Life, if nothing else, is a series of choices – often difficult ones. Take, for instance, a trip to the supermarket. While bright-colored signs point you to the sale items promising dollars off your food bill, other less-noticeable signs point to a product’s nutritional value or its safety from possible chemical contamination by pesticides but also a higher sticker pice. This can be a tough choice balancing frugality and safety. But after news reports of a food scandal out of Europe this weekend, one choice has been made a lot simpler – steer clear of conventional steer and go for the grass-fed beef.

Some Findus Lasagnas that were tested, contained 100% horse meat.

Some Findus Lasagnas that were tested, contained 100% horse meat.

Butchers and supermarkets across Sweden, France and the United Kingdom have had their ground beef supplies disrupted for the last few weeks because their beef products were found to contain horse meat. The discovery of the contaminated meat products has sent shockwaves through the big agriculture industries as a web of businesses are now blaming one another for both contaminating the meat and defrauding suppliers and retailers.

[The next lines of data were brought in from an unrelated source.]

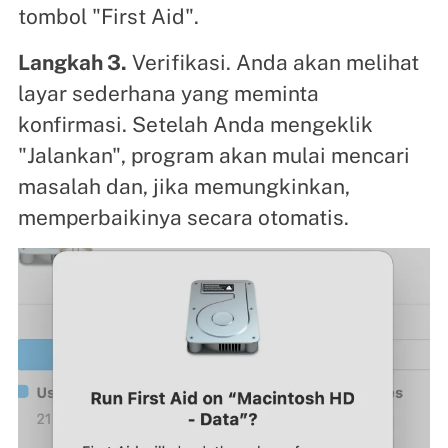
tombol "First Aid".
Langkah 3.
Verifikasi. Anda akan melihat
layar sederhana yang meminta
konfirmasi. Setelah Anda mengeklik
"Jalankan", program akan mulai mencari
masalah dan, jika memungkinkan,
memperbaikinya secara otomatis.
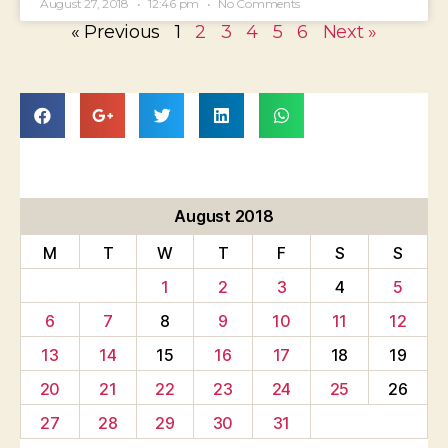
August 27, 2018
12:46 pm
No Comments
« Previous
1
2
3
4
5
6
Next »
August 2018
M
T
W
T
F
S
S
1
2
3
4
5
6
7
8
9
10
11
12
13
14
15
16
17
18
19
20
21
22
23
24
25
26
27
28
29
30
31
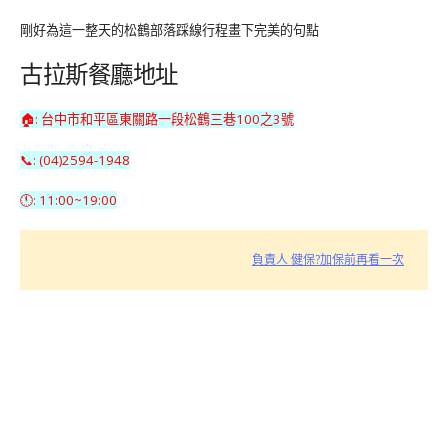
剛好為這一整天的松鶴部落踩線行程畫下完美的句點
古拉斯餐廳地址
🏠: 台中市和平區東關路一段松鶴三巷100之3號
📞: (04)2594-1948
🕚: 11:00~19:00
負責人 健保?加保前再看一次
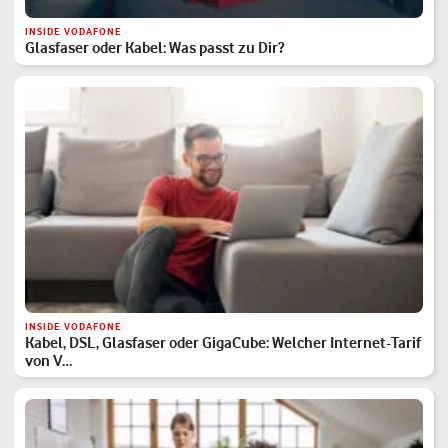
INSIDE VODAFONE
Glasfaser oder Kabel: Was passt zu Dir?
INSIDE VODAFONE
Kabel, DSL, Glasfaser oder GigaCube: Welcher Internet-Tarif
von V…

Swedish food producer Findus and French supplier Comigel have been the focus of finger-pointing by both the public and by each other. Large-scale food retailers in Europe have begun pulling products containing ground beef, such as frozen lasagna, from shelves and lawsuits are stacking up against a labyrinth of food conglomerates like Findus and Comigel and other distributors, farms and stores. One UK and Irish food safety inspection reported that Findus lasagna was anywhere between 60% and 100% horse meat.

British Prime Minister James Cameron even took to Twitter to express his outrage over the horse meat scandal. “This is completely unacceptable — this isn’t about food safety but about proper food labeling and confidence in retailers.”

Confidence in retailers

While Europeans wonder if their meat is what it says it is and Americans wonder if the same kind of scandal could happen here (it can and it has), there are a growing number of consumers who never worry about where their meat comes from and what is in it – people who buy their meat from local, organic, grass-fed ranchers.

The grass-fed beef movement has exploded over that last decade for a variety of reasons. Consumers prefer the taste of natural meats, raised the nature intended without force feeding grains into the cows to fatten them up. Animal rights-types see the more ethical treatment of cows raised in the open and not in cramped feeding pens. Environmentalists point to the sustainable practice of grass-fed beef over grain-fed because of the impact raising heavily-fertilized crops like corn to feed cattle has had on the environment, particularly the “dead zone” in the Gulf of Mexico. Whatever the reason, consumers, retailers and restaurants have started forking out the big bucks for the peace of mind that grass-fed meats bring.cow

“It’s expanded dramatically,” said Alan Williams in an interview with the St. Lois Post-Dispatch in Oct. of last year. Williams is a grass-fed beef producer and member of the Pasture Project, a group that works to get more conventional producers to switch to pasture-based systems. “In the late 1990s there were only 100 producers. Now there are more than 2,000. The market has grown from being $2 million to $3 million to over $2.5 billion in retail value.”

Despite its growth, the grass-fed cattle industry has not gone as mainstream as its conventional, grain-fed counterpart. Grass-fed beef is still hard to find in most major supermarket chains. Instead, ranchers offer memberships to people who can purchase large quantities of beef products at once. Most grass-fed ranch operations sell quarter cow or eight cow lots to members who often drive to the ranch and pick up the meat themselves or arrange for a small delivery truck to come drop it off. Restaurants find this system especially convenient because of the ability to offer fresh meat from local sources, giving them cred in the burgeoning “localvore” movement.

Most importantly, buying directly from a rancher that you can get to know personally gives you the peace of mind that the meat will be fresh, the animal was treated with dignity during its life, that the ground wasn’t poisoned to feed it and that it is indeed a cow and not a horse.